“I’ve decided to be happy because it is good for my health.”
- Voltaire

What sort of “decision” is this? And if it’s just a matter of deciding, why hasn’t everyone decided to be happy?

June’s theme is happiness/joy – which fits with this season of graduation speeches. Such speeches often say what a great thing it is to “dream,” “dream big,” and “follow your dreams.” Well, OK. Sure, there’s a place for goal-setting. Let’s just not forget: the way to have everything you want is to want what you have.

In order to make “what you have” and “what you want” match, there are two strategies. Strategy A is to make a list of all the things that you want, and then set about doing whatever it takes to acquire everything on that list. You work to bring the “have” bar up until it meets the “want” bar. Strategy B is to lower the “want” bar until it meets the “have” bar. Which strategy will work best?

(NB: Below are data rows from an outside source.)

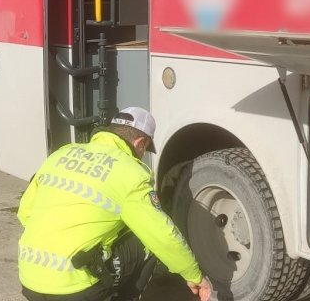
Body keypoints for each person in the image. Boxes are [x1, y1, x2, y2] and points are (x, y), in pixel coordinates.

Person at [17, 107, 212, 301]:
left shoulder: (60, 155)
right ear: (140, 143)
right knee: (146, 236)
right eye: (145, 150)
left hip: (29, 278)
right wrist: (194, 275)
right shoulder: (130, 173)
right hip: (76, 288)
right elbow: (162, 234)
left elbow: (25, 213)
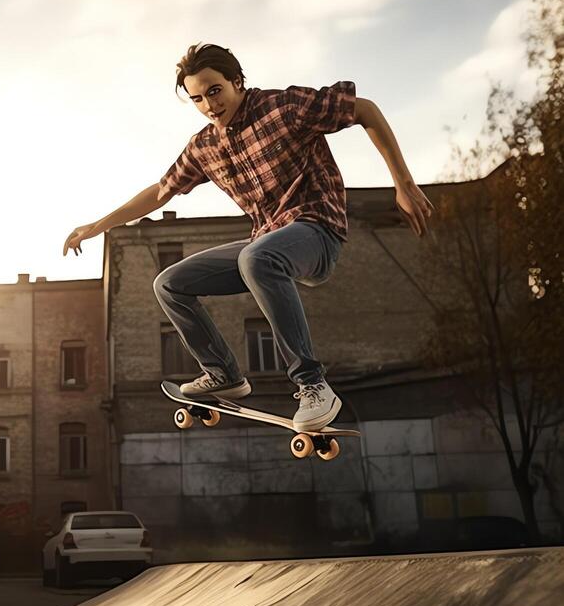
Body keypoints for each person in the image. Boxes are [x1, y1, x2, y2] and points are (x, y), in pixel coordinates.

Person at [62, 42, 433, 432]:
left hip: (317, 232)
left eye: (215, 91)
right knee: (170, 283)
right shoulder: (205, 147)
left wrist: (403, 183)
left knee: (256, 258)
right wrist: (98, 225)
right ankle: (223, 374)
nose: (209, 105)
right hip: (266, 244)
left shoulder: (283, 107)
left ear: (236, 81)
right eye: (197, 99)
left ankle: (313, 384)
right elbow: (160, 192)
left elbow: (364, 110)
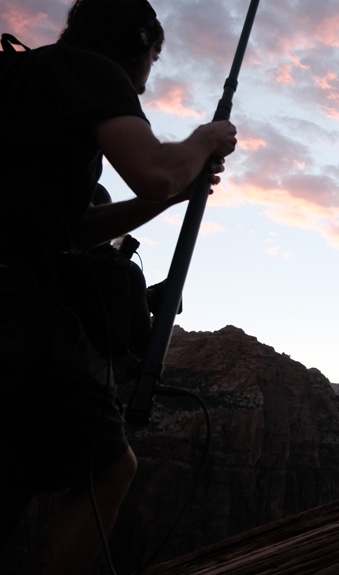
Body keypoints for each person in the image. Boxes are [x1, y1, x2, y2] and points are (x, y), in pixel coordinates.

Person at [0, 0, 237, 572]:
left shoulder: (25, 80)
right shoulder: (92, 70)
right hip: (15, 303)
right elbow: (154, 168)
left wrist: (171, 197)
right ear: (136, 42)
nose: (149, 80)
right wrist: (206, 139)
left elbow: (76, 230)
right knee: (112, 464)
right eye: (153, 57)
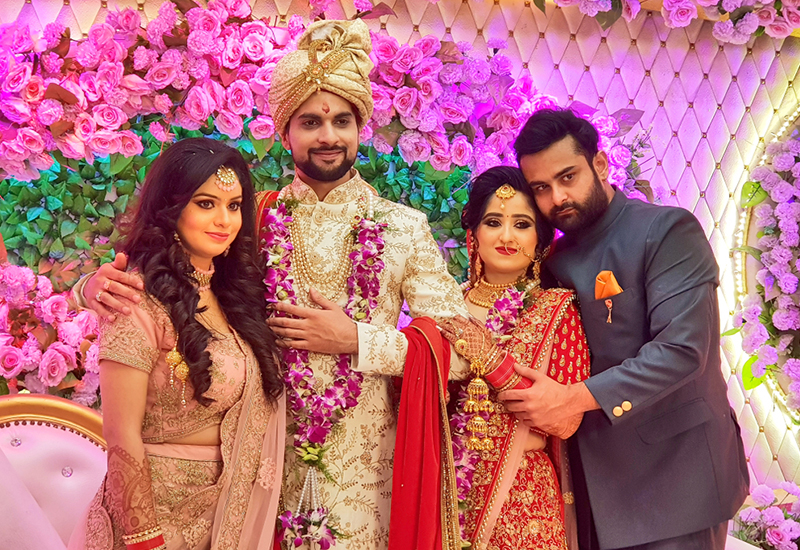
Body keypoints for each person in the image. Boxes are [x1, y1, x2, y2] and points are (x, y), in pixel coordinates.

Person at [75, 20, 474, 550]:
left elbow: (463, 349)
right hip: (256, 476)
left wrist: (358, 339)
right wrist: (90, 286)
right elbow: (170, 272)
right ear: (285, 133)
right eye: (310, 121)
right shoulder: (250, 218)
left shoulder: (404, 228)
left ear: (361, 129)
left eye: (342, 121)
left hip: (366, 480)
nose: (328, 136)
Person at [498, 108, 749, 550]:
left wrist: (569, 399)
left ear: (599, 164)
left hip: (676, 480)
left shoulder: (666, 230)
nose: (558, 197)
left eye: (568, 177)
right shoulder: (554, 261)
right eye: (541, 188)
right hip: (593, 485)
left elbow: (682, 351)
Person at [68, 138, 286, 550]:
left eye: (234, 206)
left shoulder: (238, 298)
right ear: (171, 209)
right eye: (205, 204)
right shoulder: (134, 300)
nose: (224, 220)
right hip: (154, 522)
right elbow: (120, 435)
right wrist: (144, 538)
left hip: (224, 518)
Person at [441, 166, 590, 550]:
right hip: (447, 489)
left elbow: (567, 422)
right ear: (474, 234)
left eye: (522, 224)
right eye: (493, 222)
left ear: (540, 240)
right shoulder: (444, 309)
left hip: (523, 499)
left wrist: (493, 362)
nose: (506, 236)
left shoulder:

Strategy A is doomed to failure. You'll never have enough. Long before you ever acquire every item on your list, you will have added more things to your list. The “want” bar will always keep rising, staying ahead of the “have” bar. Strategy B, at first, may not look so hot either. How does one decide not to want stuff? Even if one has come to believe that wanting only what one has, letting go of desires for more, does conduce to happiness, can one simply decide to stop wanting?

The instant that it takes to say, “I now hereby decide to be happy” probably isn’t enough. It takes a little bit longer to psyche oneself into a good mood -- and even then, the effects tend to fade away in a few hours, even under good conditions. What's a body to do? Happiness eludes us when we aim at it, and it often sneaks up on us with big, warm hug when we’re paying attention to something else.

Fortunately, intentionally cultivating an openness to life’s joy is not the same thing as a grasping desire for something called happiness. We can undertake to orient ourselves toward happiness without thinking of it as a thing that we want. It’s the difference between opening to what’s there and acquisitively pursuing something that isn’t. So deciding to be happy is a matter of noticing that you are. In this psychic version of quantum mechanics, it comes into existence only when observed. Realizing (noticing) is realizing (making real).

Still, a single act of decision – to notice the enjoyability of the things in your life – is only a beginning. Yes, we can, in principle, with Voltaire, decide to be happy, but we simply won’t consistently make that decision unless we make another decision: to commit ourselves to a discipline of cultivating the habit of deciding to be happy. Such discipline is called “spiritual discipline.” What’s yours?